Pazar, Aralık 04, 2005

Cepçiler...

Hüsnü Şenlendirici konserinde idim. Çok güzel bir konserdi ama konserin detayları başka bir yazının konusu. Bu yazının konusu ise konserde cep telefonlu insan manzaraları :)

Her geçen gün sayısı artan bu insanları dört farklı kategoride inceleyeceğiz.

  • İlk grupta olanlar "aman cep telefonumuzla kayıt yapalım fotoğraf çekelim" diye düşünenlerdir. Öyle ki konser sonunda fark edilir, bu kişiler konseri gözleri ile canlı canlı izlemek yerine 128'e 128 piksellik cep telefonu ekranından izlemişlerdir.
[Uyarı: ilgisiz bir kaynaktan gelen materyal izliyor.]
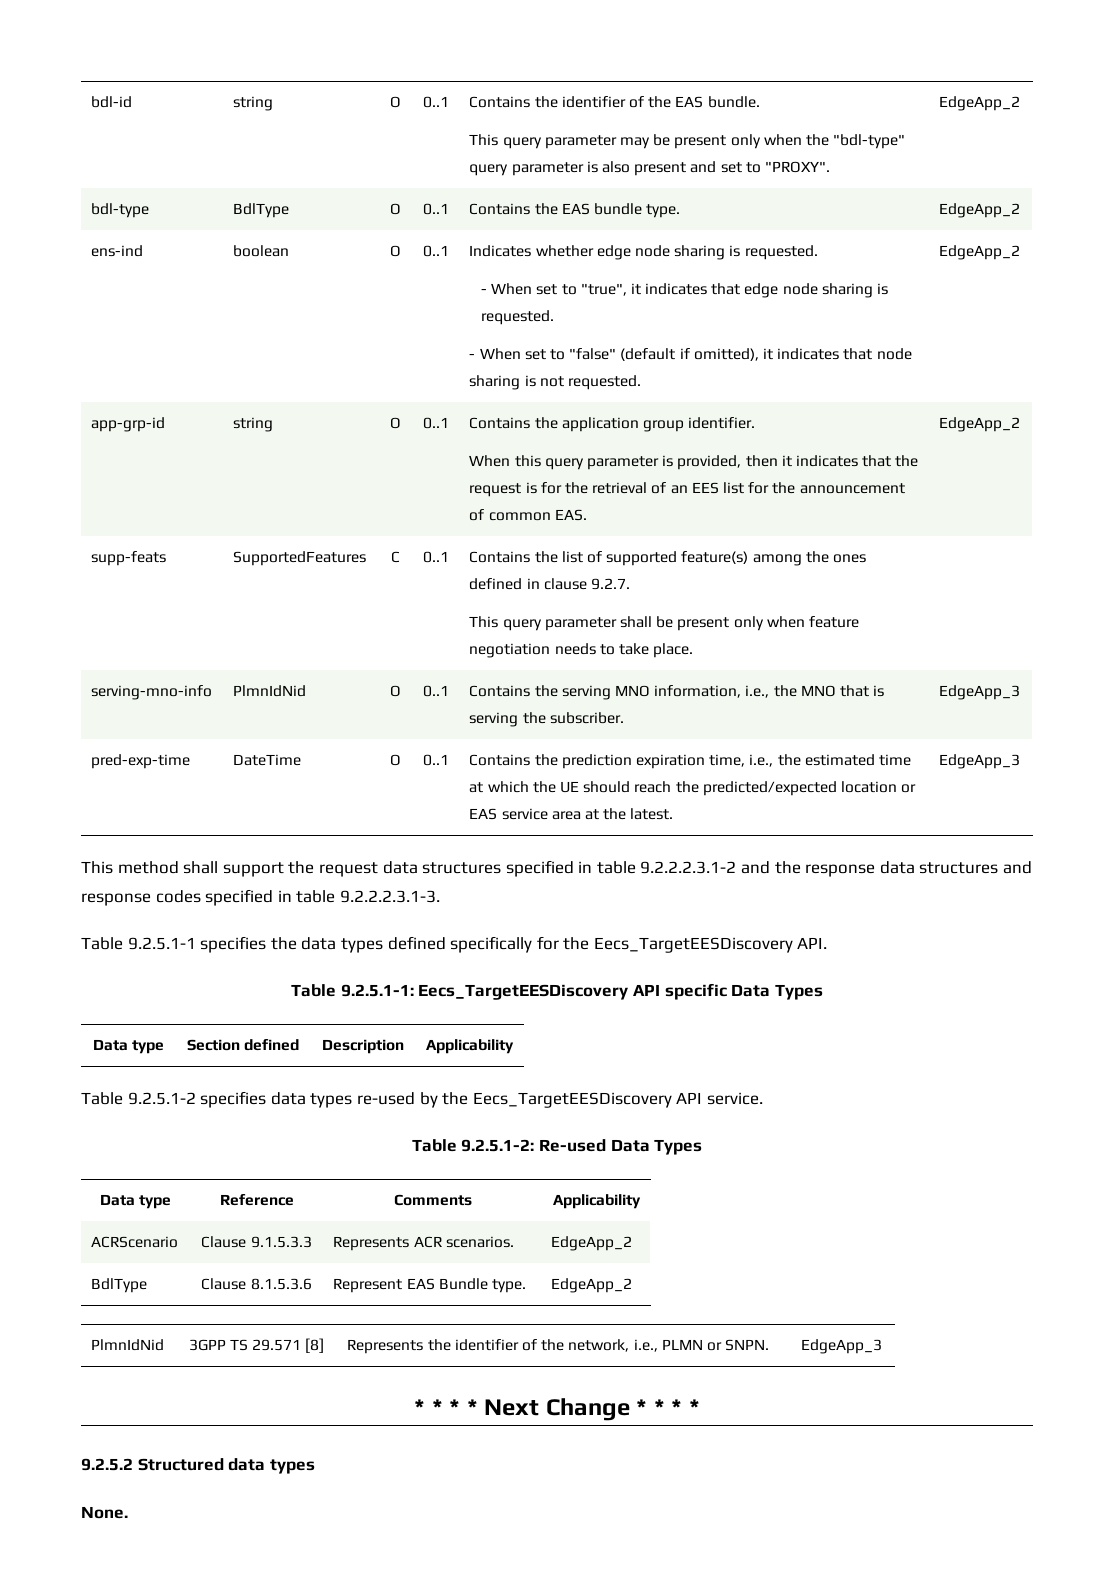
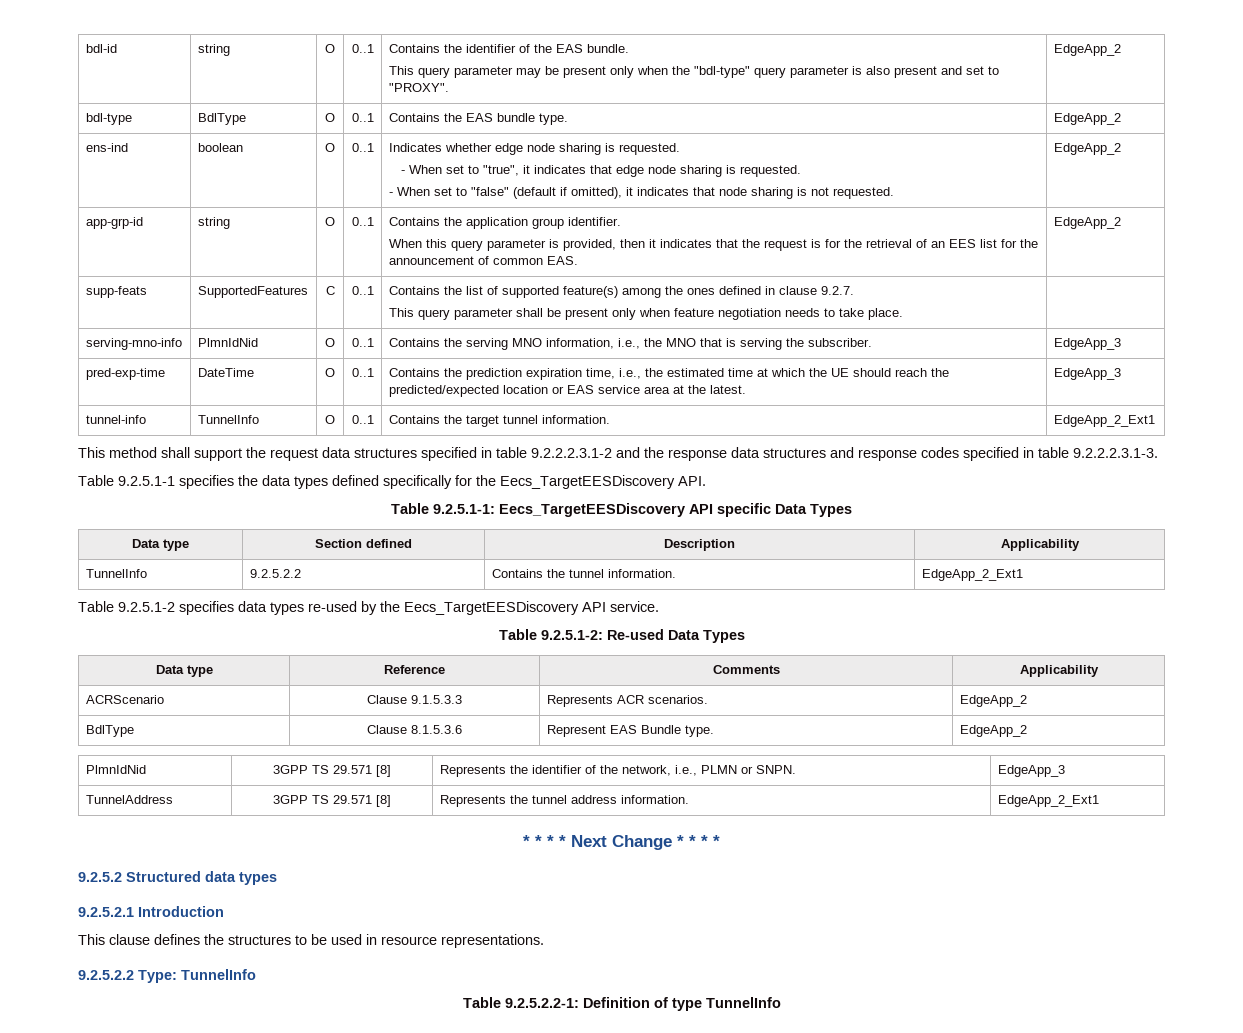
(1021, 761) none -> [85,415,146,424] [197,415,259,424] [325,415,335,424] [351,415,374,424] [388,415,610,427] [1053,415,1155,427] // tunnel-info | TunnelInfo | O | 0..1 | Contains the target tunnel information. | EdgeApp_2_Ext1
(514, 1046) none -> [85,569,147,578] [249,569,301,578] [491,569,676,578] [921,569,1023,581] // TunnelInfo | 9.2.5.2.2 | Contains the tunnel information. | EdgeApp_2_Ext1
(883, 1346) none -> [85,795,173,804] [273,795,391,807] [439,795,689,807] [997,795,1099,807] // TunnelAddress | 3GPP TS 29.571 [8] | Represents the tunnel address information. | EdgeApp_2_Ext1
[81,1506,128,1519] None. -> [78,906,224,917] [78,934,544,948] [78,969,256,983] [462,997,781,1011] 9.2.5.2.1 Introduction // This clause defines the structures to be used in resource representations. // 9.2.5.2.2 Type: TunnelInfo // Table 9.2.5.2.2-1: Definition of type TunnelInfo

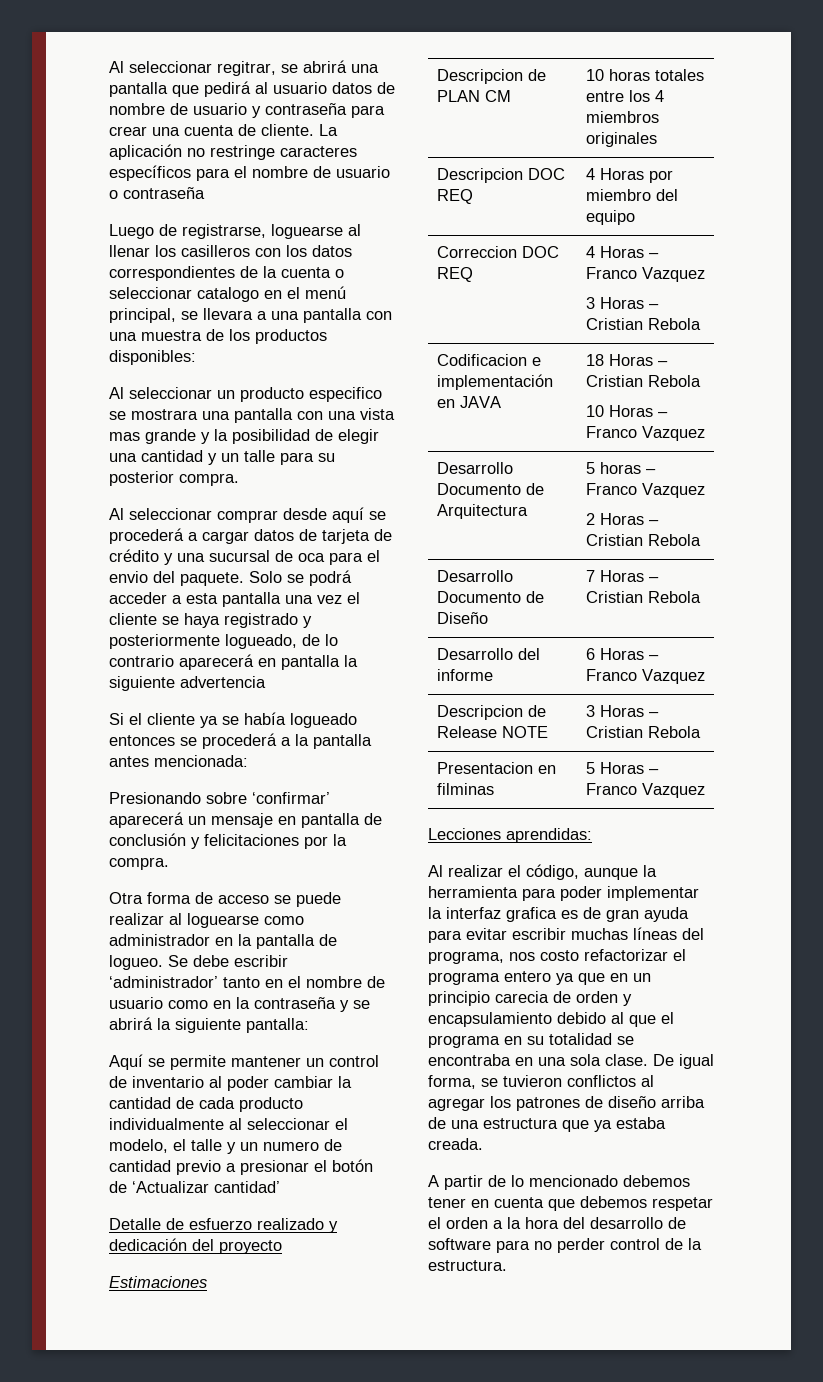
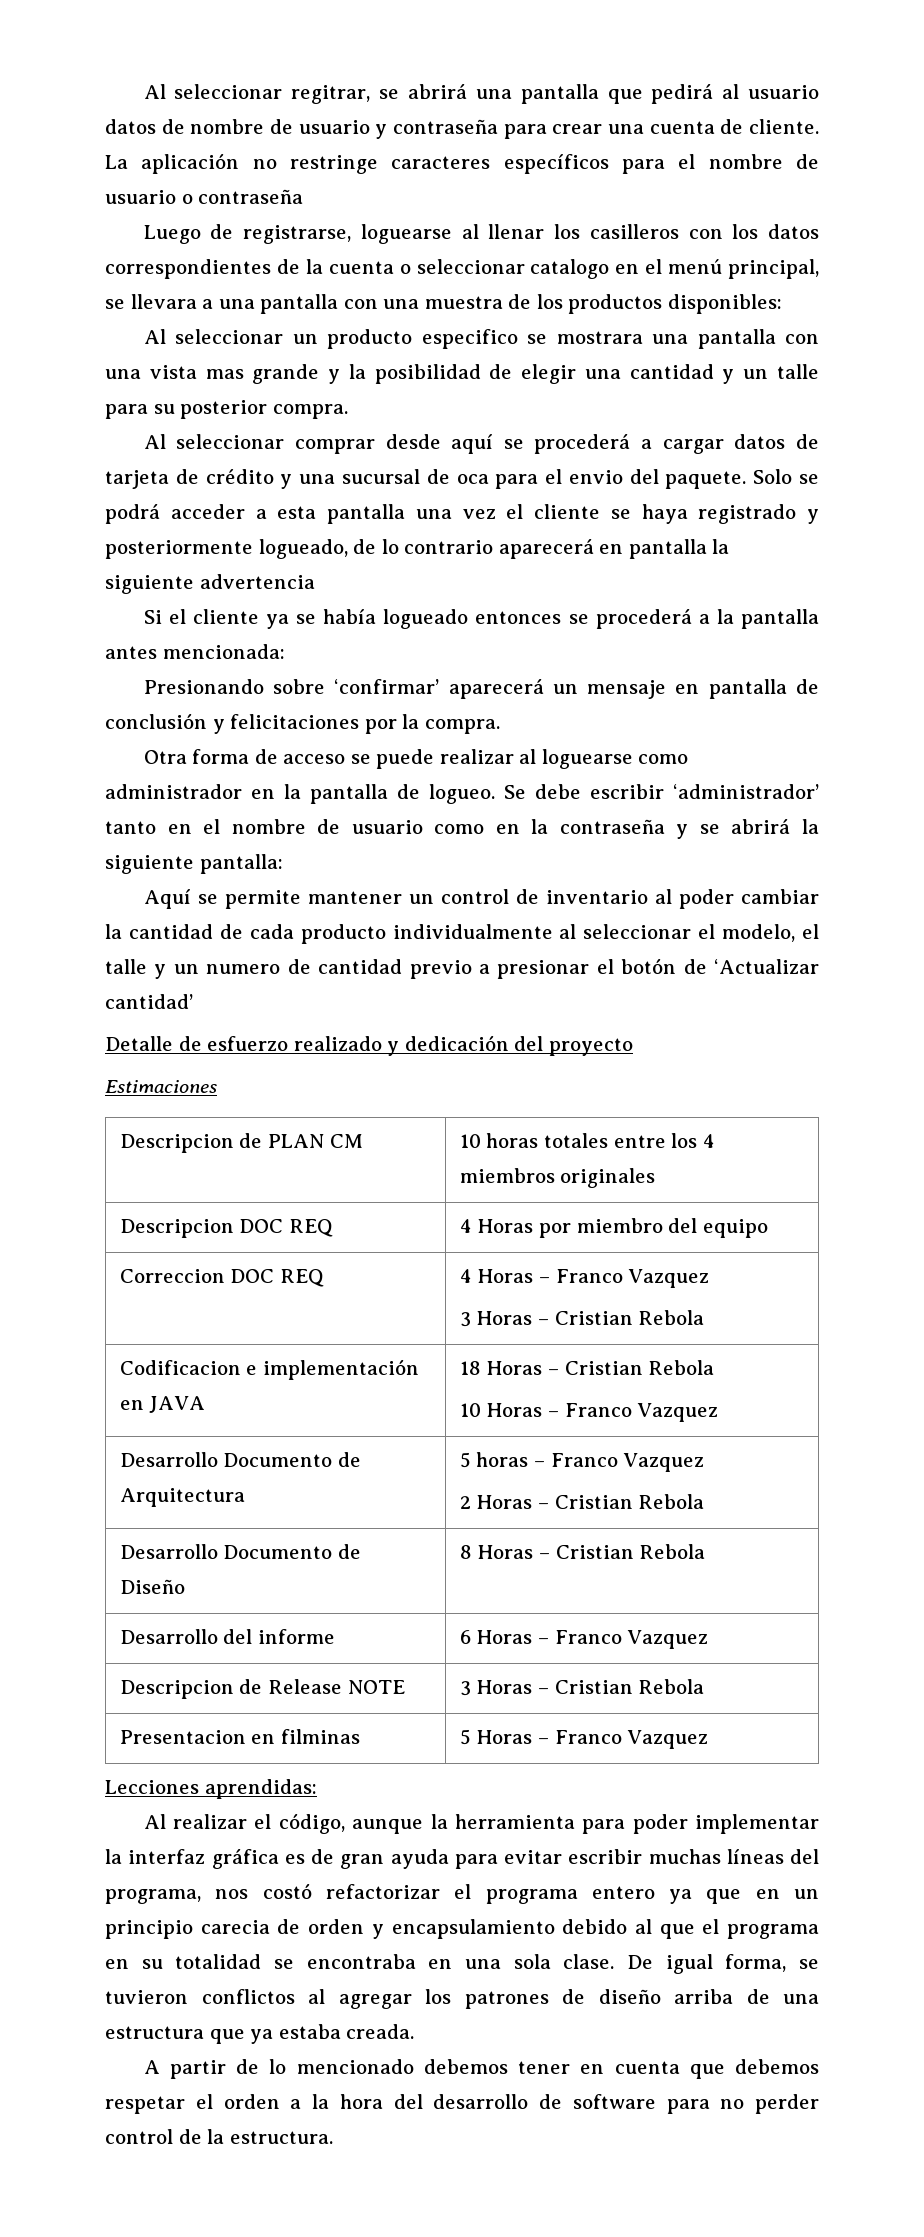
[585,570,595,582] 7 -> [459,1545,472,1559] 8
[506,907,557,922] grafica -> [211,1849,279,1869] gráfica
[540,950,579,961] costo -> [262,1883,312,1899] costó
Bir kameraman edası ile davranmalarından ziyade cep telefonlarının göz alan ışığı nedeni tepki görürler.
  • İkinci grupta olanlar ise sevdikleri için yaşayan cepçilerdir. Şöyle ki, herhangi bir şarkı başladığında o sırada konserde olamayan yakınlarından hangisinin o şarkıyı sevdiğini düşünürler. Bulurlar, rehberde ararlar, telefon ederler, kısık sesle "Bak sana ne dinleteceğim" derler, konserin gürültüsünden karşıdaki anlamaz, 2-3 defa tekrar ederler. Cep telefonunu hafif önde ve hafif yukarda tutmak sureti ile yakınlarına biraz dinletirler. O arada şarkı biter. Sonuçta sevdiği için yaşayan cepçi şarkıdan bir şey anlamamıştır ama sevdiği piyasada CDleri zebil olan sanatçının bir şarkısının 1 dakikasını cızırtılı gürültülü de olsa dinlemiştir, olsundur.
  • Üçüncü grupta ise her şarkı başında/sonunda çantasından cep telefonunu çıkaran ve arayan/soran var mı diye kontrol eden kesim vardır. Bunların daha ilerlemiş boyutunda olanlar cep telefonunu sürekli elinde tutup titreşiminin bozulmuş olması ihtimaline karşı her dakka ışığını yakmak sureti ile çağrı olup olmadığını kontrol ederler. Olmadı mesaj yazarlar! İletim raporu, karşı tarafın mesajı, cevaba cevap ile cep telefonları ile oynarken fonda konser dinlemiş olurlar. Muhtemelen konser veren kişinin kıyafetini çıkışta size söyleyemezler.
  • Son olarak benim de içinde olduğum grup vardır. Civarındaki insanların cep telefonu ışığı gözünü alan, her dakka yanındaki insanın kıpırdanmasından, çantasının açılıp kapanmasından rahatsız olan, her şarkının başında "Bak sana ne dinleteceğim" nakaratı dinlemekten sıkılan ve konseri bırakıp bu insanları incelemeye alan insanların bu kategoride değerlendirilebilir.